Structured pose outputs:
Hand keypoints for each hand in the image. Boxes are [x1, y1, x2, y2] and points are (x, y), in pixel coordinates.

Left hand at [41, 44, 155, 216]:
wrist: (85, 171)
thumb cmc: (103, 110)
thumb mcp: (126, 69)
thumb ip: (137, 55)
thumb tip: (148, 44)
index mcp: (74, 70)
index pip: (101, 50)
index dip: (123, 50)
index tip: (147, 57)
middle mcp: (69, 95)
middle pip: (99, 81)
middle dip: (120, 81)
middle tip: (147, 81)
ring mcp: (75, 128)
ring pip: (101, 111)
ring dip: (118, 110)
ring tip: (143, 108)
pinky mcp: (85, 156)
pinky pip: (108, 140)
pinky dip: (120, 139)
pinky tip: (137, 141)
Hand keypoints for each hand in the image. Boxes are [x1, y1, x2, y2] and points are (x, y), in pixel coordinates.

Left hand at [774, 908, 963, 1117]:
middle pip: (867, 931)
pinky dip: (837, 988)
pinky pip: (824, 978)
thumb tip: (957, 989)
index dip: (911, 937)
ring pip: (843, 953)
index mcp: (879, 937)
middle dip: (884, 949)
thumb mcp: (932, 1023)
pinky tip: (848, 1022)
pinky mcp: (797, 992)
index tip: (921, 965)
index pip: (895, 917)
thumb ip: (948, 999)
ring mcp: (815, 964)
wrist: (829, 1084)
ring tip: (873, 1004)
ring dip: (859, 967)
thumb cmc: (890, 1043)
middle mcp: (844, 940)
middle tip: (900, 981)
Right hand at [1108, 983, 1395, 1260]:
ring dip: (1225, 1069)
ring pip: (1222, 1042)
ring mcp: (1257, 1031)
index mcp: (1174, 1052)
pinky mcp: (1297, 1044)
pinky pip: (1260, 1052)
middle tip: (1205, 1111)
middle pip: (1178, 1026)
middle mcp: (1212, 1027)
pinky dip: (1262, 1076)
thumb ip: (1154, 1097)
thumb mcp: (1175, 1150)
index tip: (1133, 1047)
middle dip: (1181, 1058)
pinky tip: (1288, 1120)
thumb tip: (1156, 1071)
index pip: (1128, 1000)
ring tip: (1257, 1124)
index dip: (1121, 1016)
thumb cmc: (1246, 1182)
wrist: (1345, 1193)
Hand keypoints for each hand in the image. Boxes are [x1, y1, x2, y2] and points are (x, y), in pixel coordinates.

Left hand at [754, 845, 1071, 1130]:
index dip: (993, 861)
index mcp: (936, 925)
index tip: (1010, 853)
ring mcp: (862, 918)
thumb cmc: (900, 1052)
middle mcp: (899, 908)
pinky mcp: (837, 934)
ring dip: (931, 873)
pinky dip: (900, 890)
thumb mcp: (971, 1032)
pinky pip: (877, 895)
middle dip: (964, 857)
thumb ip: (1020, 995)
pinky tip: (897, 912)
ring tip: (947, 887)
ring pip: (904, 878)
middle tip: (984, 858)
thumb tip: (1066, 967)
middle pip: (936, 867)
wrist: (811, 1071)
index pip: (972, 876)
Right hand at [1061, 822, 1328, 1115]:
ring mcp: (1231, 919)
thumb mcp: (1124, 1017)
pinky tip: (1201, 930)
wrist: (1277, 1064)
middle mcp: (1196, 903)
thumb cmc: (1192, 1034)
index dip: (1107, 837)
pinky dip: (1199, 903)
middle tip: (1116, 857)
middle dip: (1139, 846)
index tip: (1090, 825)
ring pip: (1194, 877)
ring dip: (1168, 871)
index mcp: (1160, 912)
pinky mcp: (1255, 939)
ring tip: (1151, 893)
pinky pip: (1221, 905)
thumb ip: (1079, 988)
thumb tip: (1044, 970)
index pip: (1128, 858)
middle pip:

## Work to complete
Take the entries above and return only the lines from the one with "index tip: (1010, 853)" to the one with "thumb cmc: (1192, 1034)", both included, unchanged.

## Answer to the problem
index tip: (1010, 853)
ring mcp: (862, 918)
thumb cmc: (900, 1052)
middle mcp: (899, 908)
pinky mcp: (837, 934)
ring dip: (931, 873)
pinky dip: (900, 890)
thumb mcp: (971, 1032)
pinky pip: (877, 895)
middle dip: (964, 857)
thumb ip: (1020, 995)
pinky tip: (897, 912)
ring tip: (947, 887)
ring pip: (904, 878)
middle tip: (984, 858)
thumb tip: (1066, 967)
middle pip: (936, 867)
wrist: (811, 1071)
index pip: (972, 876)
Right hand at [1061, 822, 1328, 1115]:
ring mcp: (1231, 919)
thumb mcp: (1124, 1017)
pinky tip: (1201, 930)
wrist: (1277, 1064)
middle mcp: (1196, 903)
thumb cmc: (1192, 1034)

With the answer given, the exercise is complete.